▶ **Task input**:

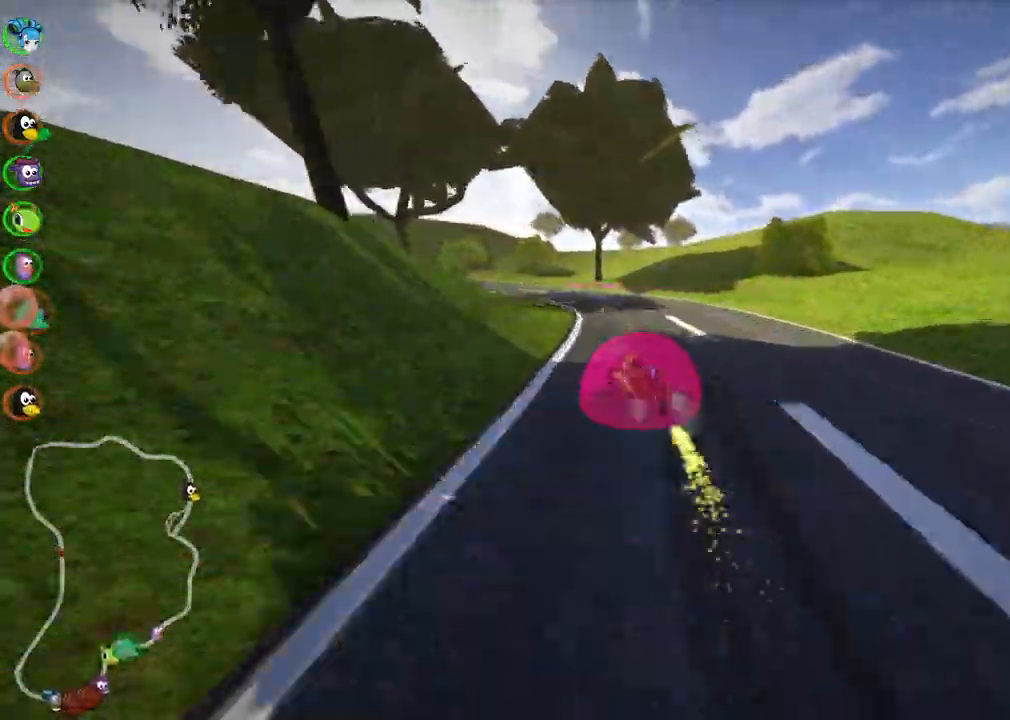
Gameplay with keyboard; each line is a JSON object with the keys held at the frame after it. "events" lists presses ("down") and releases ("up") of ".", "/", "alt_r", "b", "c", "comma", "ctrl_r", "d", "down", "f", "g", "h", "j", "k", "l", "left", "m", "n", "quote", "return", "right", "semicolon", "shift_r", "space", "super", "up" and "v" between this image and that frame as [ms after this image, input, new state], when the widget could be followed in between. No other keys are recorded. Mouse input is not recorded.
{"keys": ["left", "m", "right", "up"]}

--

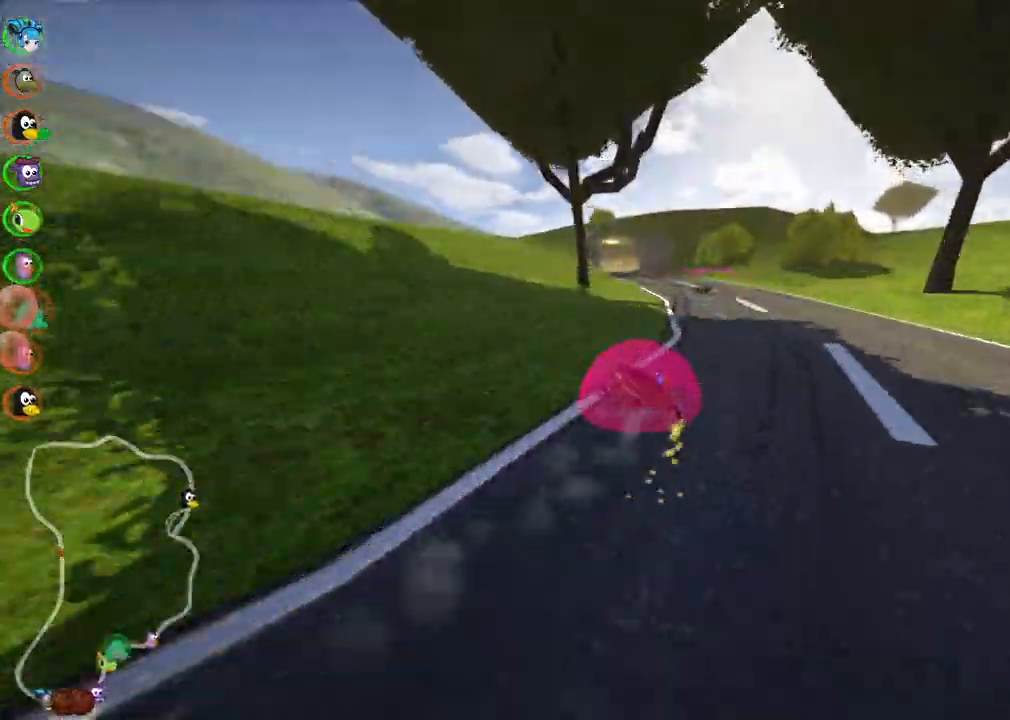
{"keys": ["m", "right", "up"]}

* * *

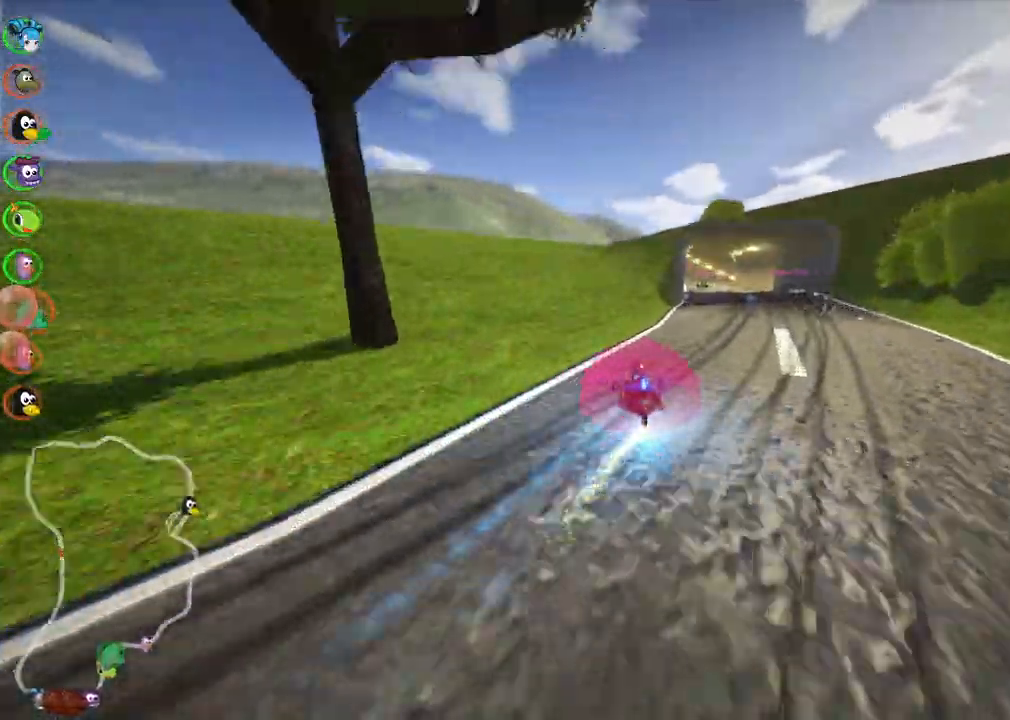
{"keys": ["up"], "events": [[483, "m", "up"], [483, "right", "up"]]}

▶ **Work required**:
For each line of the material that contains "events", return a copy.

▶ **Solution**:
Gameplay with keyboard; each line is a JSON object with the keys held at the frame after it. "events" lists presses ("down") and releases ("up") of ".", "/", "alt_r", "b", "c", "comma", "ctrl_r", "d", "down", "f", "g", "h", "j", "k", "l", "left", "m", "n", "quote", "return", "right", "semicolon", "shift_r", "space", "super", "up" and "v" between this image and that frame as [ms after this image, input, new state], when the widget could be followed in between. No other keys are recorded. Mouse input is not recorded.
{"keys": ["up"], "events": [[483, "m", "up"], [483, "right", "up"]]}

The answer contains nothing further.